TRY IT
The output should be all lines of the entries below in which the word "nothing" occurs.

(Source texts of formatted documents)
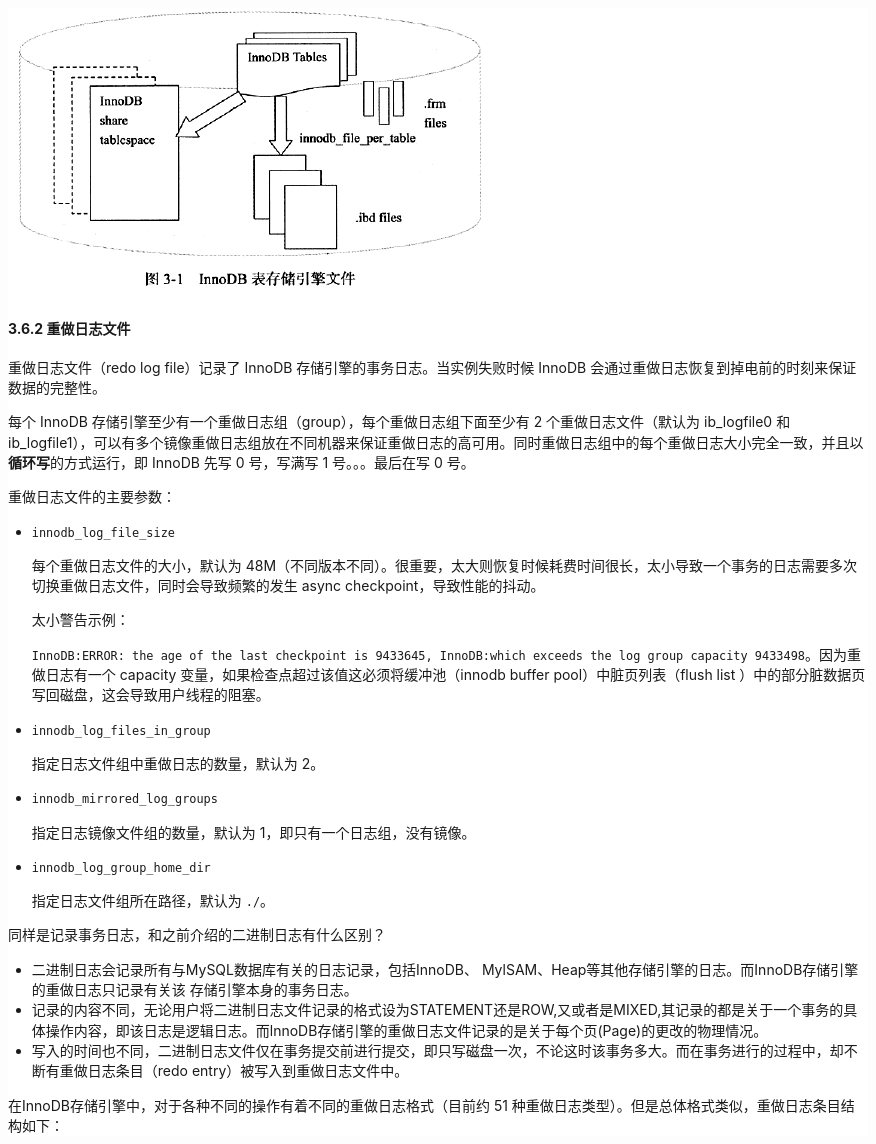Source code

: ![image-20210124201900971](第三章：文件.resource/image-20210124201900971.png)

#### 3.6.2 重做日志文件

重做日志文件（redo log file）记录了 InnoDB 存储引擎的事务日志。当实例失败时候 InnoDB 会通过重做日志恢复到掉电前的时刻来保证数据的完整性。

每个 InnoDB 存储引擎至少有一个重做日志组（group），每个重做日志组下面至少有 2 个重做日志文件（默认为 ib_logfile0 和 ib_logfile1），可以有多个镜像重做日志组放在不同机器来保证重做日志的高可用。同时重做日志组中的每个重做日志大小完全一致，并且以**循环写**的方式运行，即 InnoDB 先写 0 号，写满写 1 号。。。最后在写 0 号。

重做日志文件的主要参数：

- `innodb_log_file_size`

    每个重做日志文件的大小，默认为 48M（不同版本不同）。很重要，太大则恢复时候耗费时间很长，太小导致一个事务的日志需要多次切换重做日志文件，同时会导致频繁的发生 async checkpoint，导致性能的抖动。

    太小警告示例：

    `InnoDB:ERROR: the age of the last checkpoint is 9433645, InnoDB:which exceeds the log group capacity 9433498`。因为重做日志有一个 capacity 变量，如果检查点超过该值这必须将缓冲池（innodb buffer pool）中脏页列表（flush list ）中的部分脏数据页写回磁盘，这会导致用户线程的阻塞。

- `innodb_log_files_in_group`

    指定日志文件组中重做日志的数量，默认为 2。

- `innodb_mirrored_log_groups`

    指定日志镜像文件组的数量，默认为 1，即只有一个日志组，没有镜像。

- `innodb_log_group_home_dir`

    指定日志文件组所在路径，默认为 `./`。



同样是记录事务日志，和之前介绍的二进制日志有什么区别？

- 二进制日志会记录所有与MySQL数据库有关的日志记录，包括InnoDB、 MylSAM、Heap等其他存储引擎的日志。而InnoDB存储引擎的重做日志只记录有关该 存储引擎本身的事务日志。
- 记录的内容不同，无论用户将二进制日志文件记录的格式设为STATEMENT还是ROW,又或者是MIXED,其记录的都是关于一个事务的具体操作内容，即该日志是逻辑日志。而lnnoDB存储引擎的重做日志文件记录的是关于每个页(Page)的更改的物理情况。
- 写入的时间也不同，二进制日志文件仅在事务提交前进行提交，即只写磁盘一次，不论这时该事务多大。而在事务进行的过程中，却不断有重做日志条目（redo entry）被写入到重做日志文件中。

在InnoDB存储引擎中，对于各种不同的操作有着不同的重做日志格式（目前约 51 种重做日志类型）。但是总体格式类似，重做日志条目结构如下：
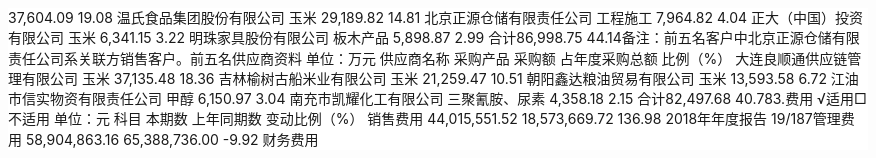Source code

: 37,604.09
19.08
温氏食品集团股份有限公司
玉米
29,189.82
14.81
北京正源仓储有限责任公司
工程施工
7,964.82
4.04
正大（中国）投资有限公司
玉米
6,341.15
3.22
明珠家具股份有限公司
板木产品
5,898.87
2.99
合计86,998.75
44.14备注：前五名客户中北京正源仓储有限责任公司系关联方销售客户。前五名供应商资料
单位：万元
供应商名称
采购产品
采购额
占年度采购总额
比例（%）
大连良顺通供应链管理有限公司
玉米
37,135.48
18.36
吉林榆树古船米业有限公司
玉米
21,259.47
10.51
朝阳鑫达粮油贸易有限公司
玉米
13,593.58
6.72
江油市信实物资有限责任公司
甲醇
6,150.97
3.04
南充市凯耀化工有限公司
三聚氰胺、尿素
4,358.18
2.15
合计82,497.68
40.783.费用
√适用□不适用
单位：元
科目
本期数
上年同期数
变动比例（%）
销售费用
44,015,551.52
18,573,669.72
136.98
2018年年度报告
19/187管理费用
58,904,863.16
65,388,736.00
-9.92
财务费用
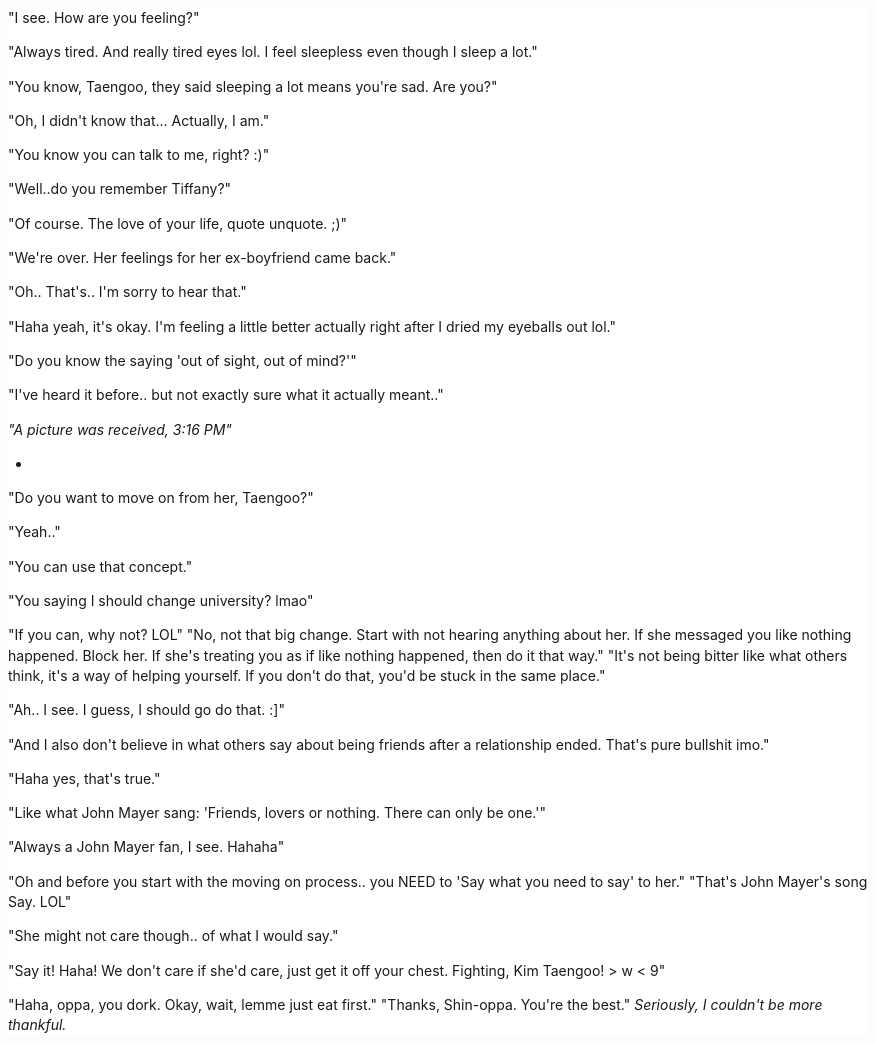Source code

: "I see. How are you feeling?"

"Always tired. And really tired eyes lol. I feel sleepless even though I sleep a lot."

"You know, Taengoo, they said sleeping a lot means you're sad. Are you?"

"Oh, I didn't know that... Actually, I am."

"You know you can talk to me, right? :)"

"Well..do you remember Tiffany?"

"Of course. The love of your life, quote unquote. ;)"

"We're over. Her feelings for her ex-boyfriend came back."

"Oh.. That's.. I'm sorry to hear that."

"Haha yeah, it's okay. I'm feeling a little better actually right after I dried my eyeballs out lol."

"Do you know the saying 'out of sight, out of mind?'"

"I've heard it before.. but not exactly sure what it actually meant.."

_"A picture was received, 3:16 PM"_

-

"Do you want to move on from her, Taengoo?"

"Yeah.."

"You can use that concept."

"You saying I should change university? lmao"

"If you can, why not? LOL" "No, not that big change. Start with not hearing anything about her. If she messaged you like nothing happened. Block her. If she's treating you as if like nothing happened, then do it that way." "It's not being bitter like what others think, it's a way of helping yourself. If you don't do that, you'd be stuck in the same place."

"Ah.. I see. I guess, I should go do that. :]"

"And I also don't believe in what others say about being friends after a relationship ended. That's pure bullshit imo."

"Haha yes, that's true."

"Like what John Mayer sang: 'Friends, lovers or nothing. There can only be one.'"

"Always a John Mayer fan, I see. Hahaha"

"Oh and before you start with the moving on process.. you NEED to 'Say what you need to say' to her." "That's John Mayer's song Say. LOL"

"She might not care though.. of what I would say."

"Say it! Haha! We don't care if she'd care, just get it off your chest. Fighting, Kim Taengoo! > w < 9"

"Haha, oppa, you dork. Okay, wait, lemme just eat first." "Thanks, Shin-oppa. You're the best." _Seriously, I couldn't be more thankful._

RESPONSE TO THE EXERCISE
"If you can, why not? LOL" "No, not that big change. Start with not hearing anything about her. If she messaged you like nothing happened. Block her. If she's treating you as if like nothing happened, then do it that way." "It's not being bitter like what others think, it's a way of helping yourself. If you don't do that, you'd be stuck in the same place."
"Like what John Mayer sang: 'Friends, lovers or nothing. There can only be one.'"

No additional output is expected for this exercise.